Commiphora myrrha est un arbre de la famille des Burseraceae, originaire des régions semi-arides d'Arabie du Sud et de la Corne de l'Afrique. Il atteint généralement 4 à 10 mètres de hauteur, présentant un port buissonnant et noueux avec des branches épineuses de couleur marron-gris. Son tronc et ses branches dégagent une résine odorante caractéristique. Les feuilles sont petites, composées et caduques. L'arbre produit de petites fleurs discrètes suivies de fruits charnus. Sa morphologie adapte l'espèce aux environnements arides, avec un système racinaire profond explorant les strates souterraines pour l'eau. La résine, appelée myrrhe, s'écoule naturellement ou après incisions du tronc, formant des perles cristallines ambrées à marron foncé, très prisées depuis l'Antiquité.

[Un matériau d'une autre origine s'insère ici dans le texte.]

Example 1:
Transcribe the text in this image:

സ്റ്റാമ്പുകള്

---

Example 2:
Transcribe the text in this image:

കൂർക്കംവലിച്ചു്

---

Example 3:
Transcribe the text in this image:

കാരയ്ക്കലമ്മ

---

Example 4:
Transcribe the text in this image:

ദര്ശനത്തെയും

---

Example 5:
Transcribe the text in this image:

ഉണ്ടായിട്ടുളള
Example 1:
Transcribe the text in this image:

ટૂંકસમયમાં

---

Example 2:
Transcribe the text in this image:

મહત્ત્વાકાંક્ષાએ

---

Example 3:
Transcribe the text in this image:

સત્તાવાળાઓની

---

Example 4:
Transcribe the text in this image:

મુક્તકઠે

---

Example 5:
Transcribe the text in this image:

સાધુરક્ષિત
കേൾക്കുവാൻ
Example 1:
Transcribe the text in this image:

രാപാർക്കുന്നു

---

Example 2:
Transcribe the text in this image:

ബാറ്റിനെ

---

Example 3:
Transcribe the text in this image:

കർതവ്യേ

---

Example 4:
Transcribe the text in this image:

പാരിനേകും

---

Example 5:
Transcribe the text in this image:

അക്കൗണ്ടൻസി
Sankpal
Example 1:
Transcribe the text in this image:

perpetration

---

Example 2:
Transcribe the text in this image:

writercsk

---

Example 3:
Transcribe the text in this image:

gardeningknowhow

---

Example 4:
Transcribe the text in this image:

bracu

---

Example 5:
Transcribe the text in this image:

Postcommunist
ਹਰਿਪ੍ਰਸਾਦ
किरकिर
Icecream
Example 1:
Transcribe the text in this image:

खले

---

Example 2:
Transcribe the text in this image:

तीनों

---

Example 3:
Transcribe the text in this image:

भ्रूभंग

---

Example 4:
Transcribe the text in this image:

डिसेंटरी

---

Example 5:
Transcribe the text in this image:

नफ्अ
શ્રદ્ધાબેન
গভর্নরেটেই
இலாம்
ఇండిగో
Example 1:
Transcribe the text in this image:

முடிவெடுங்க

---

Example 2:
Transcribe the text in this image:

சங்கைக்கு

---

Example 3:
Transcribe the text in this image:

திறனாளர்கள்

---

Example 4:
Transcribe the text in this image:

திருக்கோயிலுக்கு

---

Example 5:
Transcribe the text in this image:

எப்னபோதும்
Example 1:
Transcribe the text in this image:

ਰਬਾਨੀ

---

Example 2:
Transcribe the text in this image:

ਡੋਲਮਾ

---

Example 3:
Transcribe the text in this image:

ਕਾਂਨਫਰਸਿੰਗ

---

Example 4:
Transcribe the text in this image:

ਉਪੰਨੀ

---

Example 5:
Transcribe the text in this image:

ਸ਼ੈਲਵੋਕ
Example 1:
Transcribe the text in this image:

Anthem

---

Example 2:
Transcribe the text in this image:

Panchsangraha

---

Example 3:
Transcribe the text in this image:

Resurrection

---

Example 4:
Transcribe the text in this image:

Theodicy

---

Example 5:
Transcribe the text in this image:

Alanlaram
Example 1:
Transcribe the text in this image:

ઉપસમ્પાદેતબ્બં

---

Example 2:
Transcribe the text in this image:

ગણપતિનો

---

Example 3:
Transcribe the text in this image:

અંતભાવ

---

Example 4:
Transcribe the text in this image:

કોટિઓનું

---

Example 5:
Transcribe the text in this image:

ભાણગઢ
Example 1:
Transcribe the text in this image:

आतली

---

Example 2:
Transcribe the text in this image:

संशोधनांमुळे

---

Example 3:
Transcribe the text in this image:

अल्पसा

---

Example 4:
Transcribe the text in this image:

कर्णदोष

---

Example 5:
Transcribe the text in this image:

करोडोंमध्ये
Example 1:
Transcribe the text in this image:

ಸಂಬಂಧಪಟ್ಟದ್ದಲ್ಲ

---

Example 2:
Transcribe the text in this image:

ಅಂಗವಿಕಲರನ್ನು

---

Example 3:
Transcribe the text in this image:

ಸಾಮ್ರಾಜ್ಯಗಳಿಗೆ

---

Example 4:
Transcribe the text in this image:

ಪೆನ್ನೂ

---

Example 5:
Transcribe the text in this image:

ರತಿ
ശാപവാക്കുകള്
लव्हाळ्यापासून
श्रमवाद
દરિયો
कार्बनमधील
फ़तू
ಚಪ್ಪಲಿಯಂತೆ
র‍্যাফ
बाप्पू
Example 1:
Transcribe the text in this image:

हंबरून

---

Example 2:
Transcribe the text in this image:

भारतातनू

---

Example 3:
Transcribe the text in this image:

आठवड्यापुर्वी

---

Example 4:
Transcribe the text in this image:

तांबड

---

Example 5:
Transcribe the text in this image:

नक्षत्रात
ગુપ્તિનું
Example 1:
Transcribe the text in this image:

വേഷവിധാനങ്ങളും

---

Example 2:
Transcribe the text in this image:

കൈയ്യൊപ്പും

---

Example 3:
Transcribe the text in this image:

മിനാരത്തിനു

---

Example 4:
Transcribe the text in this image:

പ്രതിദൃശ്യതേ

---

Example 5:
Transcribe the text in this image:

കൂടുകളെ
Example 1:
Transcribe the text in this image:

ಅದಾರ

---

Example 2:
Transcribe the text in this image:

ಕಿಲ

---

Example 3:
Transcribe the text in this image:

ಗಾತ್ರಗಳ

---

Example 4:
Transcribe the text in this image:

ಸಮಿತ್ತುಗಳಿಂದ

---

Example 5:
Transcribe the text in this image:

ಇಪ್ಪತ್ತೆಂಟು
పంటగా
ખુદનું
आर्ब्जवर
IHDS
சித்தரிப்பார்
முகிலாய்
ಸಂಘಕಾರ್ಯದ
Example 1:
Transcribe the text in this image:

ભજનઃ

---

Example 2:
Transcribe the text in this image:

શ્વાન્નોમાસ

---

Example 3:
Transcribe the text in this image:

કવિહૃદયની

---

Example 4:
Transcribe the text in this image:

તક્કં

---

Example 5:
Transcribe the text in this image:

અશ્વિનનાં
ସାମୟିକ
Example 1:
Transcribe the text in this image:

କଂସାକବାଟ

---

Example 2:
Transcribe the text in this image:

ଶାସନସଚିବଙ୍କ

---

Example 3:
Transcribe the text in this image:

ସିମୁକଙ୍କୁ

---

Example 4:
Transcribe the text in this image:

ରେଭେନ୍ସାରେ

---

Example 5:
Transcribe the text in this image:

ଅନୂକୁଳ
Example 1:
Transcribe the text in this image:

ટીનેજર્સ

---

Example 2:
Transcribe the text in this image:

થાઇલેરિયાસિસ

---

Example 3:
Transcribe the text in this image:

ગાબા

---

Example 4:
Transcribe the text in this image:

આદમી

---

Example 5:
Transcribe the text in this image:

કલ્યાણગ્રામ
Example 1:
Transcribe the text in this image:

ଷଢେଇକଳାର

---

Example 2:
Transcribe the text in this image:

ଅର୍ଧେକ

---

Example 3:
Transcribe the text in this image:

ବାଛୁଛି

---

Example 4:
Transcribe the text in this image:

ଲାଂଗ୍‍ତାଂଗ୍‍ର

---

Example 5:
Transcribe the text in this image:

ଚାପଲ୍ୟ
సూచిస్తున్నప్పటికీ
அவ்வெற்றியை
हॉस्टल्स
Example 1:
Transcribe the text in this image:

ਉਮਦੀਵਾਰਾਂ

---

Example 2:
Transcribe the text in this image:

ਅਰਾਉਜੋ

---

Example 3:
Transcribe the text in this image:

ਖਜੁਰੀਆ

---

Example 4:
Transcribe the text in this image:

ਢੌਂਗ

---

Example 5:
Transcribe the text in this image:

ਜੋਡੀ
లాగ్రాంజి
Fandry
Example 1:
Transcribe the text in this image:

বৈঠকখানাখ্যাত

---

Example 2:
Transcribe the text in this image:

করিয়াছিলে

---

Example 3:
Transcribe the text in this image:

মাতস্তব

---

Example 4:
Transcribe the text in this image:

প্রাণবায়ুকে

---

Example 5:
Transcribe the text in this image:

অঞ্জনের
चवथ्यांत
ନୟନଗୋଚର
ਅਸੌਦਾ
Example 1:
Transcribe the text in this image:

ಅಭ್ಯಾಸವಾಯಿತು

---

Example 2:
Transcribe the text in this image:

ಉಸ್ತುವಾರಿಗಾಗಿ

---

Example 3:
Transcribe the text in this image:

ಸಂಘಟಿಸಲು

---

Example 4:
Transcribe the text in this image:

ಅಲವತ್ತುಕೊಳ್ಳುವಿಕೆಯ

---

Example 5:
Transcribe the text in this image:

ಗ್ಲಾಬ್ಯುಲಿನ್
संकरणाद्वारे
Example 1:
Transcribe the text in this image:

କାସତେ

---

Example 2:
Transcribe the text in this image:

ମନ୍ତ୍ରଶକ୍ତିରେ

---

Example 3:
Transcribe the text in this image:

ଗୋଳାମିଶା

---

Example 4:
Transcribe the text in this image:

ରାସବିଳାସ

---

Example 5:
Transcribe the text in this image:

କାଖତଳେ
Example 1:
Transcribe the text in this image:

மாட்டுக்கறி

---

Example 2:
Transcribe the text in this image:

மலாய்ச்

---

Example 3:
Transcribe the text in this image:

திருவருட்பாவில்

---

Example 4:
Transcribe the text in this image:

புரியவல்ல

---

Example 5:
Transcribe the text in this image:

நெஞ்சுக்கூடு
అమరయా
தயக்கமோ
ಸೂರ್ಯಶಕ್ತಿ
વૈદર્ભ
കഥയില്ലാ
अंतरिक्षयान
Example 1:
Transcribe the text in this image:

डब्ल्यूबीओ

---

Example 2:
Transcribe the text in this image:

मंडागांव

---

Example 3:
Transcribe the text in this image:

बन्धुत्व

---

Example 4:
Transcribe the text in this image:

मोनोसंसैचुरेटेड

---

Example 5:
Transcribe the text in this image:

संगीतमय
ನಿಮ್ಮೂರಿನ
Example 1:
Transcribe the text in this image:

Commiphora myrrha joue un rôle important dans les écosystèmes semi-désertiques du Proche-Orient et d'Afrique de l'Est. Ses fruits charnus constituent une source de nourriture pour la faune locale, notamment les oiseaux et mammifères de ces régions. L'espèce contribue à la stabilisation des sols dans les zones arides, réduisant l'érosion. Elle est pollinisée par les insectes et le vent. Cependant, l'arbre à myrrhe fait face à des menaces significatives liées à la déforestation et à la surexploitation de sa résine dans certaines régions. Le réchauffement climatique affecte également les zones arides où elle prospère, modifiant les régimes de précipitations critiques pour sa survie. La disparition des plantes apparentées dans son habitat naturel reflète ces pressions écologiques croissantes.
La myrrhe, résine de Commiphora myrrha, est utilisée depuis des millénaires en médecine traditionnelle et en cosmétologie. Elle possède des propriétés anti-inflammatoires, antiseptiques et cicatrisantes, employées pour traiter les plaies, les affections buccales et les problèmes de peau. En aromathérapie, l'huile essentielle favorise la détente et soutient la santé respiratoire. La myrrhe entre dans la composition de parfums, d'encens et de produits de soins. Elle est également utilisée dans les rituels religieux et spirituels. La famille des Burseraceae produit généralement des résines aromatiques aux propriétés similaires. Traditionnellement employée pour ses effets tonifiants et régénérants, la myrrhe reste un ingrédient précieux en phytothérapie, bien que ses usages devraient être validés par des professionnels de santé.
Commiphora myrrha nécessite une exposition ensoleillée sans compromis pour son développement optimal. Arbre très exigeant en drainage, il requiert un sol pauvre et bien drainé, reproduisant les conditions arides de son habitat naturel. L'arrosage doit être très faible, limité à la période de croissance printanière-estivale, puis quasi supprimé en hiver. L'arbre ne tolère pas l'excès d'humidité, source de pourriture racinaire. Sa rusticité tendre impose une culture en climat chaud ou en pot, hivernée hors gel pour les régions tempérées. La multiplication se fait par semis ou boutures. Aucun entretien n'est nécessaire une fois établi. La patience est requise : la croissance est lente, mais l'arbre peut vivre plusieurs décennies en bonnes conditions.